Ramos traveled to Florida for a 12-day, no-cost, one-on-one training program with Prairie as SGD’s 33-acre campus. A trainer will visit Ramos and Prairie after 90 days, then every six months to check on how their relationship is working and to tidy up any training issues. SGD’s dogs and services for vets are funded entirely by donations.
Once a veteran receives their service dog, the veteran is responsible for care and feeding of the animal. Southeastern Guide Dogs estimates the annual cost at $900 – $1,200.
Prairie wears a special vest identifying her as a service dog. When she has it on, Ramos says, it triggers her service dog training.

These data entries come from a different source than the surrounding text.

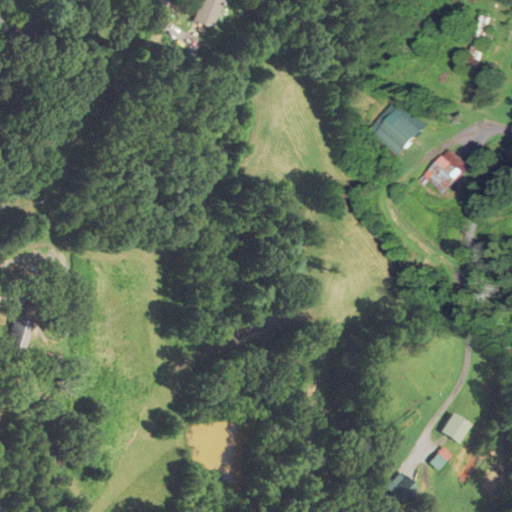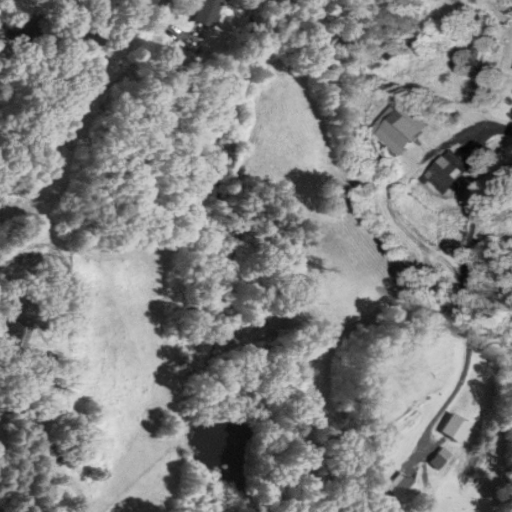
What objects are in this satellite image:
building: (204, 13)
building: (30, 32)
building: (477, 38)
building: (399, 127)
building: (446, 172)
road: (469, 247)
building: (20, 336)
building: (455, 428)
building: (441, 458)
building: (401, 488)
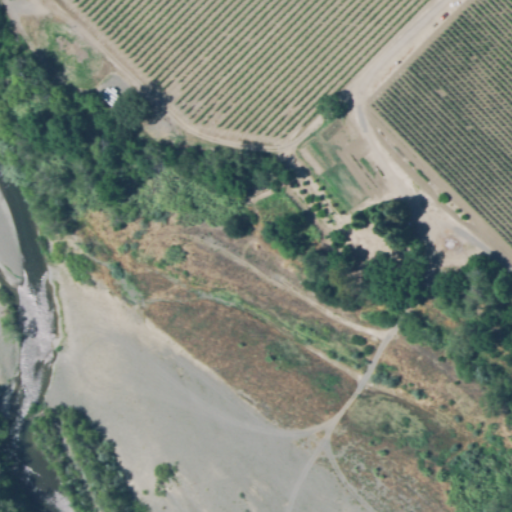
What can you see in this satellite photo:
building: (107, 100)
river: (23, 437)
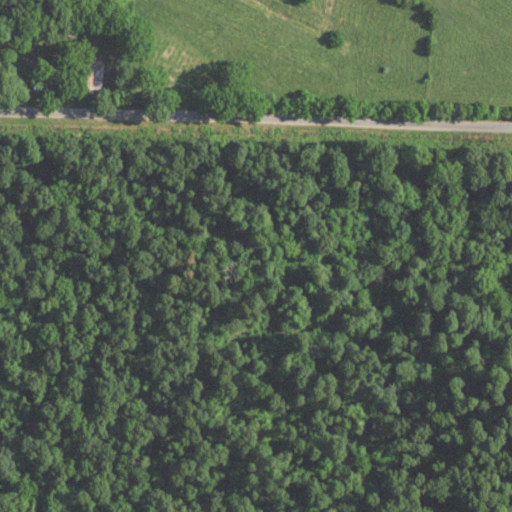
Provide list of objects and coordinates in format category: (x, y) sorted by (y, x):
building: (89, 78)
road: (255, 118)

Jane Ramos said one of the challenges is educating people that Prairie has to be 100-percent bonded with and focused on Santos as her handler, and that having well-meaning people fussing over her or playing with her is counter-productive.
He said Prairie can sense when a wave of sadness is overcoming him or he’s having a bad dream, and she climbs up and puts her front paws on either side of his head, hugging him and licking him.
She protects him when she senses he feels anxious about someone getting close to him, which he said happens often. He says “block” and Prairie stands sideways between Ramos and the other person, politely maintaining a comfortable buffer zone for him.
Ramos said Prairie is already making a difference in his life.
“I pour my love into her and it makes me happy,” he said, adding that feeling really happy is a fairly new sensation for him.
This article first appeared in the January 4, 2018 edition of the Vermont Standard.